O riso virtual

Por Osorio de Vasconcellos | 08/01/2014 | Crônicas

Resumo: No espaço de um correio eletrônico encaminha-se uma compreensão do riso estruturado na dimensão virtual das redes sociais.     

O riso virtual 

De: Luca Matéria

Para: Milton (um amigo) 

Em tua mensagem, com a argúcia que te é peculiar, dizes notar algo diferente no riso das pessoas. Não no trato direto com elas, mas no âmbito das redes sociais. Se bem entendi o teu reparo, descobres sob o gesto de quem ri na dimensão virtual uma nota destoante do padrão regulador dos teus modos de entender.

Chegas a cogitar de fraude social. Lanças sobre o riso virtual a suspeita de pertencer ao plano comum dos acontecimentos históricos.

De mim, se me permites, não seria tão taxativo, pelo menos antes de examinar  alguns aspectos teóricos da situação.

Até onde possa imaginar, a impressão de fraude que suscitas decorre de uma compreensão estritamente lógica do riso.

Para ti, todo riso há de ter uma causa perceptível e catalogável, uma razão de ser familiar à inteligência do observador.  Como não identificas nenhuma coerência no que vês, cogitas de riso fraudulento, hipocrisia social.

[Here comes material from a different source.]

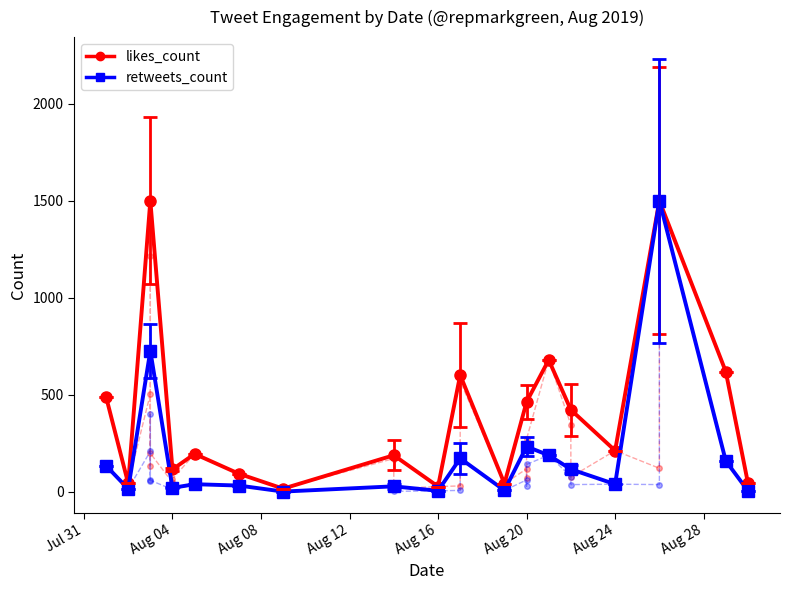

What is the difference between the retweets_count values at Jul 31 and Aug 04?

119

Não ignoro que há risos assim, estruturados em nítidas relações de causa e efeito. O riso da comicidade, por exemplo, decorre sempre da percepção de um mau jeito, uma queda, um tropeço, uma distração, etc.. O riso irônico nasce invariavelmente de uma operação intelectual sofisticada. O riso solidário costuma brotar da simpatia universal. Mas se prestares atenção, verás que a lógica  não constitui elemento indispensável ao riso. Rir, o mais das vezes, culmina um movimento intuitivo intimamente ligado aos domínios da arte. Se me perguntares que arte é essa que se materializa no riso, eu te responderei que essa arte é a arte de estar no mundo. E logo te dou dois exemplos. O riso lúdico das crianças, e o riso caótico dos loucos e dos devassos. Vá lá que seja, dou-te mais um exemplo, o riso enigmático, aquele mesmo que Da Vinci imortalizou no rosto de  Mona Lisa.  

Pois calha de ser nessa mesma categoria da intuição artística que eu pretendo alojar o riso estruturado na dimensão virtual, colocando-o no mesmo patamar das obras de arte. Com uma diferença. Enquanto a obra de arte tem forma e conteúdo, isto é, matéria e espirito, o riso virtual, por ser virtual, vagueia indefinidamente entre um fundamento e outro.

De todos os modos pesa a seu favor o mérito de aliviar o fardo da existência.

Com efeito, o riso virtual tanto dispensa a mediação enfadonha da lógica, quanto ignora livre de remorso  o massacre ambiental.  

Para encerrar este correio, copio Machado de Assis: Se a minha explicação te agradou, pago-me do esforço, caso contrário, pago-te com um piparote e adeus.